◆ **DATA EXTRACT**:
★ ★ ★ ★ ★

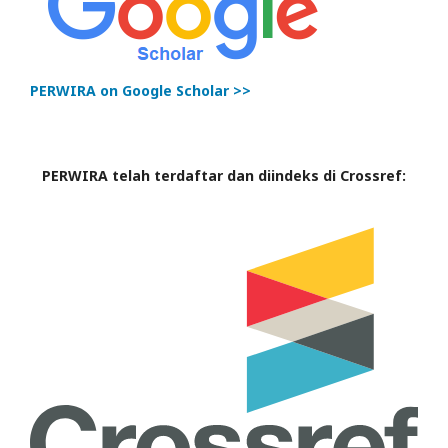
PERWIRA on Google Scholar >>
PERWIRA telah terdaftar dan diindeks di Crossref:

★ ★ ★ ★ ★

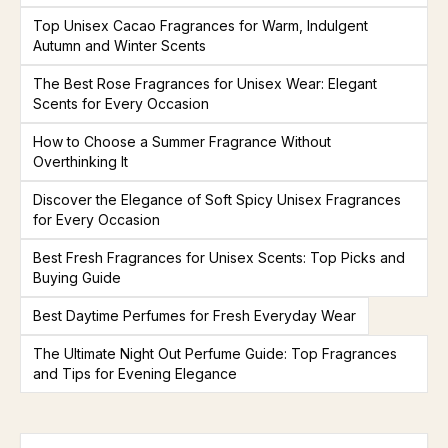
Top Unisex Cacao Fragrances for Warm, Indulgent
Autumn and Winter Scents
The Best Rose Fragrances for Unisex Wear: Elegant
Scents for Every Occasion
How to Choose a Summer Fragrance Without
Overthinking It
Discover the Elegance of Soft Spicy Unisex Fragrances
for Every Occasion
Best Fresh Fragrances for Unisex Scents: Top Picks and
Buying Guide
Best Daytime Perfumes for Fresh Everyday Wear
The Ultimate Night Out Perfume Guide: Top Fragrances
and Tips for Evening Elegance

★ ★ ★ ★ ★

◆ **WHAT YOU ARE ASKED TO DO**: Write only the number of lines in the data where the string "Fresh" can be found.

◆ **OUTPUT FOR THIS EXERCISE**: 2